Verordnung
des Regierungspräsidiums Dresden
zur Bestimmung des Europäischen Vogelschutzgebietes
„Unteres Rödertal“

Vom 19. Oktober 2006

Auf Grund von § 22a Abs. 6 des Sächsischen Gesetzes über Naturschutz und Landschaftspflege (Sächsisches Naturschutzgesetz – SächsNatSchG) in der Fassung der Bekanntmachung vom 11. Oktober 1994 (SächsGVBl. S. 1601, 1995 S. 106), das zuletzt durch Gesetz vom 9. September 2005 (SächsGVBl. S. 259) geändert worden ist, und zur Umsetzung der Richtlinie 79/409/EWG des Rates vom 2. April 1979 über die Erhaltung der wild lebenden Vogelarten 1 (ABl. EG Nr. L 103 S. 1, 1996 Nr. L 59 S. 61), die zuletzt durch Verordnung (EG) Nr. 807/2003 des Europäischen Parlaments und des Rates vom 14. April 2003 (ABl. EU Nr. L 122 S. 36) geändert worden ist, wird verordnet:

§ 1
Bestimmung als Vogelschutzgebiet

Die in § 2 näher bezeichneten Flächen auf dem Gebiet der Gemeinden Glaubitz und Gröditz, der Stadt Großenhain, der Gemeinden Nauwalde, Röderaue, Wildenhain, Wülknitz, Zabeltitz und Zeithain im Landkreis Riesa-Großenhain werden zum Europäischen Vogelschutzgebiet bestimmt. Das Europäische Vogelschutzgebiet führt die Bezeichnung „Unteres Rödertal“.

§ 2
Schutzgegenstand

(1) Das Europäische Vogelschutzgebiet hat eine Größe von circa 7 947 ha.

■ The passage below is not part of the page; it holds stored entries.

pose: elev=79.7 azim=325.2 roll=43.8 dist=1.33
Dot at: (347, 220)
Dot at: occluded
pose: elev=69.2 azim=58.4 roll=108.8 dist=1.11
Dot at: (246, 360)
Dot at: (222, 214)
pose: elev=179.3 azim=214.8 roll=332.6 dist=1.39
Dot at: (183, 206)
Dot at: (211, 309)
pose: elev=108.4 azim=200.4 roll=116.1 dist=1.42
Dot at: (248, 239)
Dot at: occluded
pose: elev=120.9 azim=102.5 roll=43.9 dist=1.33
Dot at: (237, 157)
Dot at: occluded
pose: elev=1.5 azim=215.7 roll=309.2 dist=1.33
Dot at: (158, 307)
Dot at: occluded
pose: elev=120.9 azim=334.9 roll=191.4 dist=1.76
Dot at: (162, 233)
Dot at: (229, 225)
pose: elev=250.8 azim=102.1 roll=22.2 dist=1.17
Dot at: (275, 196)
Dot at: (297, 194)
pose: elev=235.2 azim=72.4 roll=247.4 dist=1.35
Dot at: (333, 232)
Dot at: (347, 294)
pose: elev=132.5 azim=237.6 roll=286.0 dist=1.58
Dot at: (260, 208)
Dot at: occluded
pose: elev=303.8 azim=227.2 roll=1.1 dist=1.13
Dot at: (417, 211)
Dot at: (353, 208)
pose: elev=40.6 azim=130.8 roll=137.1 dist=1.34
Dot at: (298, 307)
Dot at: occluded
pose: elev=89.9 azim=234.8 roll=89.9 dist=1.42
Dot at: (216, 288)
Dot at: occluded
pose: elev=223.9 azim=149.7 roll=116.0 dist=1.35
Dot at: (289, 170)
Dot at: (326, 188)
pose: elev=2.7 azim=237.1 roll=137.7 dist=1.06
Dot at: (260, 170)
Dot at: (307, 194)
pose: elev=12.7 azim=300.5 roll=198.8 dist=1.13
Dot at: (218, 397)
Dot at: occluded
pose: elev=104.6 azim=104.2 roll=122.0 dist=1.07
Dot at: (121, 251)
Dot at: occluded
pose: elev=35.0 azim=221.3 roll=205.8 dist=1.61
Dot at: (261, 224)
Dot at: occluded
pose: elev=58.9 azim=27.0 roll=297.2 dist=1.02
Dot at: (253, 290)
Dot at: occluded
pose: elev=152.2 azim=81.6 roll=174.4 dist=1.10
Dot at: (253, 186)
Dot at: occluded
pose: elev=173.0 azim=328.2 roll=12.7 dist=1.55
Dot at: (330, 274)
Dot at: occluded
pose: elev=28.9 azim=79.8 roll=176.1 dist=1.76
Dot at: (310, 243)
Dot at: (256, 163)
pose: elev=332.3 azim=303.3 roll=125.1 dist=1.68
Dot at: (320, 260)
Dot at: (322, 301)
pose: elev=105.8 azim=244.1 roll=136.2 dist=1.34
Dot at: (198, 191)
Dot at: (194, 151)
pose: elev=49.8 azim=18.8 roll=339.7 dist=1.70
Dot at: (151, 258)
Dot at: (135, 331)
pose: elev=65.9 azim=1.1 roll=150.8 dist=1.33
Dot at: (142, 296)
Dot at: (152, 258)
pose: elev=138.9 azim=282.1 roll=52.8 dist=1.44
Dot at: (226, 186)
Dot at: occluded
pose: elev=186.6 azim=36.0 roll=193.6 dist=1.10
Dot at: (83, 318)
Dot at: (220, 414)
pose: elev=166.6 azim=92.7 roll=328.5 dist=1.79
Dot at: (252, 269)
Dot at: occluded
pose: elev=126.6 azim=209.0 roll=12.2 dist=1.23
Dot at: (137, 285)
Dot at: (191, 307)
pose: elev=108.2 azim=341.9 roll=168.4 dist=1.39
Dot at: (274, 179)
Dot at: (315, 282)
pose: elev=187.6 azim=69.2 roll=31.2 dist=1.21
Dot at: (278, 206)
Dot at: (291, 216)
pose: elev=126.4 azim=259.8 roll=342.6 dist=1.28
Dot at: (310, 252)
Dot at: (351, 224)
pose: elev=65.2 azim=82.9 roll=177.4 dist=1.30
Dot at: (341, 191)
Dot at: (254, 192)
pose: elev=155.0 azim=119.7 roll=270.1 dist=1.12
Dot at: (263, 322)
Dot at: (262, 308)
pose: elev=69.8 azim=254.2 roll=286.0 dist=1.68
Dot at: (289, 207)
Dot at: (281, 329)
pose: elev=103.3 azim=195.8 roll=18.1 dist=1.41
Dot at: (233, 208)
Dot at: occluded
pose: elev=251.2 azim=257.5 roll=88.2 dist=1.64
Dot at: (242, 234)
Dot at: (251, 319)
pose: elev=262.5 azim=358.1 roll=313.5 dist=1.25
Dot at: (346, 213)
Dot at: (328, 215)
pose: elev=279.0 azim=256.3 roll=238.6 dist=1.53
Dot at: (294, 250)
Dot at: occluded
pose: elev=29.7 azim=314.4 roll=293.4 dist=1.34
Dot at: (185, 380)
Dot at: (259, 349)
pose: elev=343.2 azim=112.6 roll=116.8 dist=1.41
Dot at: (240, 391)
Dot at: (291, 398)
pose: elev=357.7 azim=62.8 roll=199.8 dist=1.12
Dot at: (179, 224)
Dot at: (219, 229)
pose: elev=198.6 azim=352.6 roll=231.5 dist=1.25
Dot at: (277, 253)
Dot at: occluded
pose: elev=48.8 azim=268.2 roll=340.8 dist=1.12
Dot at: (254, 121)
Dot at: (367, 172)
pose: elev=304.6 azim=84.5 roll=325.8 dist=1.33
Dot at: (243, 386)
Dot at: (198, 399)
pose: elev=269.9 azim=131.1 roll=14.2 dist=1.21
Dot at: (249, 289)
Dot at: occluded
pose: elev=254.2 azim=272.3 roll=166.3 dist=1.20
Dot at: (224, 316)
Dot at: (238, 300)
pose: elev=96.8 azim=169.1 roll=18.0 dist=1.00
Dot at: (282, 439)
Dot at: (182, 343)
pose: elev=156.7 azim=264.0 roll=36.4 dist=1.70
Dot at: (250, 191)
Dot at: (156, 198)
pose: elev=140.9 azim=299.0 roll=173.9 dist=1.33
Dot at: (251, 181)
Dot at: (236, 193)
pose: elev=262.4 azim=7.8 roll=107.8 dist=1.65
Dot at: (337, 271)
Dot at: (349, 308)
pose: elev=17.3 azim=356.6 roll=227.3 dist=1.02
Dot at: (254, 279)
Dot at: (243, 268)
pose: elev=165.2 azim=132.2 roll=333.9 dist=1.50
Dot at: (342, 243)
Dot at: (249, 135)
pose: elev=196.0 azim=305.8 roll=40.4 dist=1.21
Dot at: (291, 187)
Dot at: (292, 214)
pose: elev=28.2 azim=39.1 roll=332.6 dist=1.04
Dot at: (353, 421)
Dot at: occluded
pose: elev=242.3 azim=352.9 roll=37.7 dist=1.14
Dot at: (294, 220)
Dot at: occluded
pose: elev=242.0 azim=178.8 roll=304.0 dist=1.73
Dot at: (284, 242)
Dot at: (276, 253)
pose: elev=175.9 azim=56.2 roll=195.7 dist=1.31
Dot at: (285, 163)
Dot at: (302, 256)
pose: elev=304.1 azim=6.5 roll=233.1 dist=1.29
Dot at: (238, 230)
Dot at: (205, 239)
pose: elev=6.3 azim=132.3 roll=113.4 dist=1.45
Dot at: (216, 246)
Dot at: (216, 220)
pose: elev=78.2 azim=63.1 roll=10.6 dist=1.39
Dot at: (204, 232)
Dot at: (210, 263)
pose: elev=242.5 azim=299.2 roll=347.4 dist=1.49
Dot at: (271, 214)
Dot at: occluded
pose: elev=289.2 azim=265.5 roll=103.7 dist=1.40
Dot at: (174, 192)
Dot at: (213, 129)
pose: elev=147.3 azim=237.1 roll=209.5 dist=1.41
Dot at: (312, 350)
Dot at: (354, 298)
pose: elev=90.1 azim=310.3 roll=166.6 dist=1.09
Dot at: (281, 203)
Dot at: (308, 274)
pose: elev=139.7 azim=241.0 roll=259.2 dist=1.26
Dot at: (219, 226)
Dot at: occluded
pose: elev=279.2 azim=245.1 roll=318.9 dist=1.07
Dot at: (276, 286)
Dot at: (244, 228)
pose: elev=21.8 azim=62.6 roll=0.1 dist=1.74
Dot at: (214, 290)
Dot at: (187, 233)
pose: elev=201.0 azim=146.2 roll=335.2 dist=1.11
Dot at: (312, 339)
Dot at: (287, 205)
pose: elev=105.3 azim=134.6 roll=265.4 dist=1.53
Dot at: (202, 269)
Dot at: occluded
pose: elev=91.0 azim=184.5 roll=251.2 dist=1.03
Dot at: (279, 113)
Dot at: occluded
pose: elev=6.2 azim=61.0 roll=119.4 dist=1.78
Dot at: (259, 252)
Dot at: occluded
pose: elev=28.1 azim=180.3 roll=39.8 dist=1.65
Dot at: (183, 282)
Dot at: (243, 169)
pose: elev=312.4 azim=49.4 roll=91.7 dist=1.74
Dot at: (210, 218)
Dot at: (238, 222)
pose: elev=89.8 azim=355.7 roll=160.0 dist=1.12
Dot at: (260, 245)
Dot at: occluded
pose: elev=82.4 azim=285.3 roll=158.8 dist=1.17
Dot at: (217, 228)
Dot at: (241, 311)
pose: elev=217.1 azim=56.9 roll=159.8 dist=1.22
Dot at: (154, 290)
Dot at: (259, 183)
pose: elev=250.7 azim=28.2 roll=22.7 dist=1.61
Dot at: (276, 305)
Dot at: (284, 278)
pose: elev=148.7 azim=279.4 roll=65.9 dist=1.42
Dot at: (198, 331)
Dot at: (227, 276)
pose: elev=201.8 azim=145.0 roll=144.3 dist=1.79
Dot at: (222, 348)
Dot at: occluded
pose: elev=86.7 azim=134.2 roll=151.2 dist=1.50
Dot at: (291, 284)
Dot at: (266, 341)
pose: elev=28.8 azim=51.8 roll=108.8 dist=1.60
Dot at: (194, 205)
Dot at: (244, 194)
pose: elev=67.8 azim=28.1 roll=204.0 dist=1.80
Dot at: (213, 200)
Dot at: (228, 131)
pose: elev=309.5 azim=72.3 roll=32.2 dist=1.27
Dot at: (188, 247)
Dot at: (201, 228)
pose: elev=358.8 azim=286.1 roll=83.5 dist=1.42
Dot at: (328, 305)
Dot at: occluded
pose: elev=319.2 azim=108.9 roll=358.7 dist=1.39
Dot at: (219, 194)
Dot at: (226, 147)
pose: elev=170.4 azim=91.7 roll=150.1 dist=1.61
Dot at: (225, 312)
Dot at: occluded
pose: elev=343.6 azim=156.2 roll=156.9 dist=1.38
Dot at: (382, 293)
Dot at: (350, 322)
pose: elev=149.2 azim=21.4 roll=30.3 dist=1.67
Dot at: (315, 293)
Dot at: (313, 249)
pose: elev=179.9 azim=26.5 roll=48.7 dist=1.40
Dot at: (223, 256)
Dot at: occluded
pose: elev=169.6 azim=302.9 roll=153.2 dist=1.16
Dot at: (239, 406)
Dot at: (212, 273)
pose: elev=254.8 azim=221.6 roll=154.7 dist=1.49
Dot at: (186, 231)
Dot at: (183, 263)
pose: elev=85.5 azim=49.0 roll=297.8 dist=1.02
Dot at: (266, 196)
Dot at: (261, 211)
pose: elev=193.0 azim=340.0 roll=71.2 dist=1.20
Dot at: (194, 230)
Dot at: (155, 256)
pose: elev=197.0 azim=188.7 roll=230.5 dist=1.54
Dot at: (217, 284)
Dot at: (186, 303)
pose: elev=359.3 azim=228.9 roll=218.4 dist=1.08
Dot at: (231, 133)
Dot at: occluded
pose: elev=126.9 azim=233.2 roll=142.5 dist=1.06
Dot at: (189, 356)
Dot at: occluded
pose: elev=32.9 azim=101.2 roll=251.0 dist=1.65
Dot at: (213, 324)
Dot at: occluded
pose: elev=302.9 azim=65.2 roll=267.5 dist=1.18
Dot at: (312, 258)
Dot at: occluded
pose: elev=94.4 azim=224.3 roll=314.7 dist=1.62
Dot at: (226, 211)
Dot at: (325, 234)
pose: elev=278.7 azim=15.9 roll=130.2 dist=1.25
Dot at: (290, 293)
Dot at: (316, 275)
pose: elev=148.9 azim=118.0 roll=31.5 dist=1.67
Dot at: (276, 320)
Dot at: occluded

(2) Die Lage des Vogelschutzgebietes wird im Folgenden grob beschrieben. Es wird im Norden zwischen der Ortslage Nieska und dem Röderkanal von der Landesgrenze zu Brandenburg begrenzt und verläuft in südlicher Richtung zwischen der Staatsstraße S 89 Lichtensee-Nieska im Westen und dem Röderkanal im Osten. Darin eingeschlossen sind die Röderaue und die Teichgebiete um Tiefenau und Koselitz. Südlich von Koselitz stellt der Grödel-Elsterwerdaer Floßgraben bis nahe Glaubitz die Westgrenze dar. Die Südgrenze bilden die Ortsverbindungsstraße zwischen Glaubitz und Colmnitz sowie die Bundesstraße B 98 zwischen Colmnitz und Wildenhain sowie die Staatsstraße S 40 zwischen Skassa und Großraschütz. Östlich wird das Gebiet begrenzt von den Ortslagen Raden, Treugeböhla, Zabeltitz und Walda-Kleinthiemig einschließlich des Naturschutzgebietes "Röderauwald Zabeltitz", wobei auch die Elligastniederung Bestandteil des Vogelschutzgebietes ist. Die eingeschlossenen Ortslagen sind nicht Bestandteil des Vogelschutzgebietes.

(3) Öffentliche Straßen, Eisenbahnanlagen, öffentliche Hochwasserschutzanlagen (Deiche einschließlich Deichschutzstreifen, Hochwasserschutzmauern und sonstige Anlagen gemäß § 99 Abs. 4 Satz 1 Sächsisches Wassergesetz [ SächsWG] in der Fassung der Bekanntmachung vom 18. Oktober 2004 [SächsGVBl. S. 482], das durch Artikel 3 des Gesetzes vom 1. Juni 2006 [SächsGVBl. S. 146, 149] geändert worden ist) und Absperrbauwerke von Stauanlagen innerhalb der Grenzen des Vogelschutzgebietes gelten nicht als Bestandteil des Vogelschutzgebietes.

(4) Das Vogelschutzgebiet ist in einer Übersichtskarte des Regierungspräsidiums Dresden vom 19. Oktober 2006 im Maßstab 1 : 75 000 und in 5 Teilkarten des Regierungspräsidiums Dresden vom 19. Oktober 2006 im Maßstab 1 : 25 000 als hellrote Fläche, begrenzt mit einer roten Linie eingetragen. Die Karten sind Bestandteil dieser Verordnung.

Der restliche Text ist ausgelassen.